Despite setbacks, The Grooming Company saw double-digit growth across three of its brands in the face of a slowing economy and sinking oil prices, with some of its locations having witnessed 25 percent growth in revenue since 2015.
While Dasmal concedes people are spending less, she claims it has not critically affected the business.
“People still love to get their nails done, that doesn’t change. People still love to look good,” she says.
It would not be the first time the firm saw growth in dire economic conditions. Dasmal says the company experienced two of its best years during the recession of 2008-2009.
“It surprised us at first, because everybody was ready for some bad times. But I think we’re very lucky because what we do, in a very cliché way, feeds your soul,” she says. “So, when things are not going great, when it’s all dooms day out there and everybody’s just down and things aren’t going the way you hope, I think this is like an escape for people, whether it’s man or woman, whether it’s getting your nails done or your hair done. That’s the reason it worked.”
Had Dasmal started her business in Tehran, she does not believe she would have had the same success.
“Iran is a very difficult market.
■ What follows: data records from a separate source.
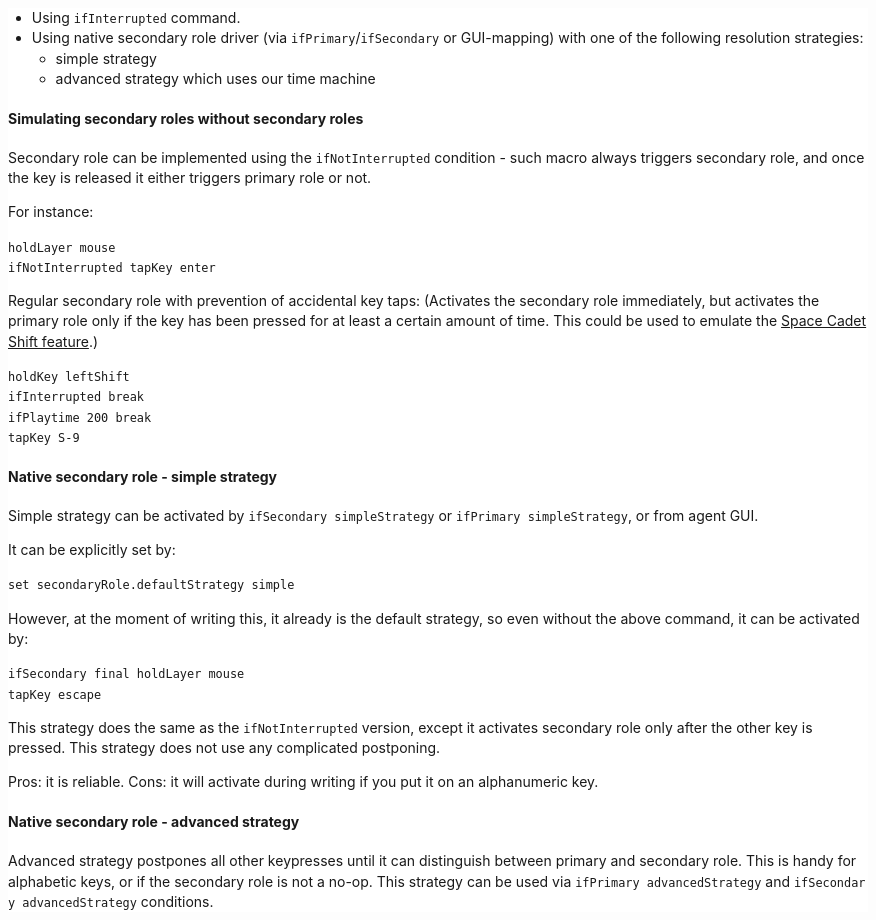 - Using `ifInterrupted` command.
- Using native secondary role driver (via `ifPrimary`/`ifSecondary` or GUI-mapping) with one of the following resolution strategies:
  - simple strategy
  - advanced strategy which uses our time machine

#### Simulating secondary roles without secondary roles

Secondary role can be implemented using the `ifNotInterrupted` condition  - such macro always triggers secondary role, and once the key is released it either triggers primary role or not.

For instance:

```
holdLayer mouse
ifNotInterrupted tapKey enter
```

Regular secondary role with prevention of accidental key taps: (Activates the secondary role immediately, but activates the primary role only if the key has been pressed for at least a certain amount of time. This could be used to emulate the [Space Cadet Shift feature](https://docs.qmk.fm/#/feature_space_cadet).)

```
holdKey leftShift
ifInterrupted break
ifPlaytime 200 break
tapKey S-9
```

#### Native secondary role - simple strategy

Simple strategy can be activated by `ifSecondary simpleStrategy` or `ifPrimary simpleStrategy`, or from agent GUI.

It can be explicitly set by:

```
set secondaryRole.defaultStrategy simple
```

However, at the moment of writing this, it already is the default strategy, so even without the above command, it can be activated by:

```
ifSecondary final holdLayer mouse
tapKey escape
```

This strategy does the same as the `ifNotInterrupted` version, except it activates secondary role only after the other key is pressed. This strategy does not use any complicated postponing.

Pros: it is reliable.
Cons: it will activate during writing if you put it on an alphanumeric key.

#### Native secondary role - advanced strategy

Advanced strategy postpones all other keypresses until it can distinguish between primary and secondary role. This is handy for alphabetic keys, or if the secondary role is not a no-op. This strategy can be used via `ifPrimary advancedStrategy` and `ifSecondary advancedStrategy` conditions.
It’s one of those Saudi-type of markets where there is tremendous potential, but it is extremely difficult to run. There are a lot of restrictions to set up and maintain and run and just to operate a business there, especially in the beauty and women sector,” she says.
“You can’t have foreign workers so easily, whereas here we have people from the Philippines, Indian ladies who specialise in waxing. [In Iran], we have to hire Iranian women to do the services. [Also] beauty and grooming are almost frowned upon by the government; beauty goes against a lot of their principles.”
Regardless of challenges, the company still receives requests from Iranians for the franchise rights. But the 40-year-old founder stands by her decision to abstain from operating independently in Iran.
“I’m a true Iranian at heart. I visit Iran very often and I have done so throughout the years, but I would’ve never dared open a location in Tehran by myself, because it’s very difficult and it’s one of those markets where you want to be on top of it whether you’re a franchisee or the brand itself. It’s not easy in any business but specifically in ours where standards, hygiene, all those factors are so much more difficult to maintain outside of where you are,” she says.
“So when the franchisees came to us, it felt like it was a calling.”
With a franchise to supervise in another country, 18 to operate in the UAE and three to oversee in the pipeline, Dasmal has a lot on her plate. The secret to her attainment, she says, lies in loving what she does.
“You have to really love what you do, as cliché as it sounds. And it goes back to this one quote, ‘Love what you do and you’ll never have to work a day in your life’. It really resonates well with me because I never felt that I worked. I’m just doing something that I think I’m really good at and that I love,” she says.
“It’s been hard, it’s been difficult but it’s never felt like, ‘Oh I have to get up and go to work’. Maybe I’m very fortunate because it’s something that belongs to me. It’s my legacy. It’s something I started and I created. And it turned into something very successful and big, relatively. So that probably makes it a lot easier to love what you do.”
But meeting the mother of four it is obvious her success is also influenced by perseverance and vision. As she walks into the new VIP suite at 1847, the self-proclaimed perfectionist juggles rearranging the furniture, contacting designers and changing the background music.
Seventeen years after launching The Grooming Company, this is still one woman with plenty of energy.